Korzystając z informacji:
1: Jakie problemy zdrowotne Kristiny po jej narodzinach wymienia tekst o Kristinie?
2: Kontynuuj tekst o Kristinie od miejsca, w którym się kończy.

Tekst do ćwiczeń:

--*--

Życie bywa czasem niezwykle niesprawiedliwe – ktoś bardzo pragnie mieć dziecko, ale z powodów zdrowotnych nie może, ktoś inny stale pomaga dzieciom z domów dziecka, a nawet je adoptuje.
A jeszcze ktoś inny, mimo że cieszy się dobrym zdrowiem i ma odpowiednie warunki, oddaje własne dziecko do domu dziecka. W efekcie maluch, mając żywych rodziców, staje się zupełną sierotą…
Tak właśnie było w przypadku małej Kristiny, wobec której jej biologiczna matka 10 lat temu postąpiła okrutnie, na zawsze wywożąc własną córkę do domu dziecka.
Dziewczynce jednak się poszczęściło – spotkała swoją przyszłą przybraną mamę, Wiktorię, która stała się jej prawdziwą rodziną. Gdyby nie Wiktoria, nie wiadomo, jak potoczyłoby się życie małej…
Kristina urodziła się na wsi. Lina miała wtedy 22 lata.
Dziewczyna mieszkała z konkubentem, od którego zaszła w ciążę. Liczyła na poważny związek, a gdy dowiedziała się, że zostanie matką, była zadowolona. Jednak mężczyzna miał inne plany – zaraz po usłyszeniu wieści o ciąży rozstał się z Liną.
Dla Liny rozpoczął się trudny okres – 22-letnia, ciężarna, bez wykształcenia, bez stałej pracy, do tego na wsi…
Było już za późno na aborcję – ciąża była zaawansowana.
Po narodzinach Kristiny Lina załamała się jeszcze bardziej: dziewczynka miała zez i asymetrię lewej strony twarzy. Ponadto lekarze zdiagnozowali u niej opóźnienie umysłowe.

--*--

[Zebrane dane]
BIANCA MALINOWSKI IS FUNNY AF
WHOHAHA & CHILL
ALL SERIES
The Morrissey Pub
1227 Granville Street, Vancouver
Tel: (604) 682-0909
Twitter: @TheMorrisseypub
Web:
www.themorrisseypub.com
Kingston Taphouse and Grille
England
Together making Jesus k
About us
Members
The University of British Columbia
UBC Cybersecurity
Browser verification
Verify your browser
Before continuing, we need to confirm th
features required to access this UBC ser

--*--

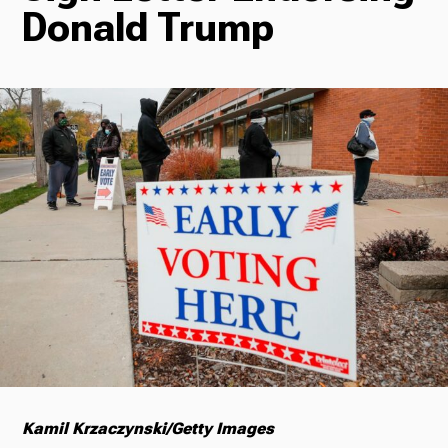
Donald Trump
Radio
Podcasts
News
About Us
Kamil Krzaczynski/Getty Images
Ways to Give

--*--

Wyniki zadań:
1: Zez, asymetria lewej strony twarzy i opóźnienie umysłowe.

2:
Lina praktycznie w ogóle nie zajmowała się córką, skupiała się na tym, jak zarobić pieniądze i ułożyć sobie życie.
Zrozumiała, że nie kocha własnego dziecka, więc jako młoda matka zdecydowała się oddać córkę do domu dziecka…
Na szczęście dziewczynka nie spędziła tam wiele czasu – po 5 miesiącach zwróciła na nią uwagę Wiktoria.
Kobieta, oprócz dwójki biologicznych dzieci, miała już trójkę adoptowanych.
Rodzina była liczna, ale bardzo zgrana – Wiktoria kochała wszystkie dzieci i nigdy nie dzieliła ich na „swoje” i „obce”.
To właśnie wtedy dostrzegła małą Kristinę i tak bardzo przypadła jej ona do serca, że postanowiła ją adoptować.
Gdy dowiedziała się o trudnym losie dziewczynki, jeszcze mocniej utwierdziła się w swoim wyborze.
Po aklimatyzacji w nowej rodzinie okazało się, że nie było żadnego „opóźnienia umysłowego” – Kristina była po prostu wycofana, przestraszona i pozbawiona należytej opieki ze strony biologicznej matki.
Dziś dziewczynka ma 12 lat, dobrze się uczy i świetnie dogaduje się z rówieśnikami. Dzięki pomocy lekarzy Wiktorii udało się także skorygować jej zez.
Przybrana matka mówi, że przez całe 10 lat biologiczna matka Kristiny ani razu nie odwiedziła córki, nie zadzwoniła, w ogóle nie interesowała się jej losem.
Jednak sama Kristina niewiele sobie z tego robi – za prawdziwą mamę uważa właśnie Wiktorię, choć wie, że nie jest ona jej biologiczną matką.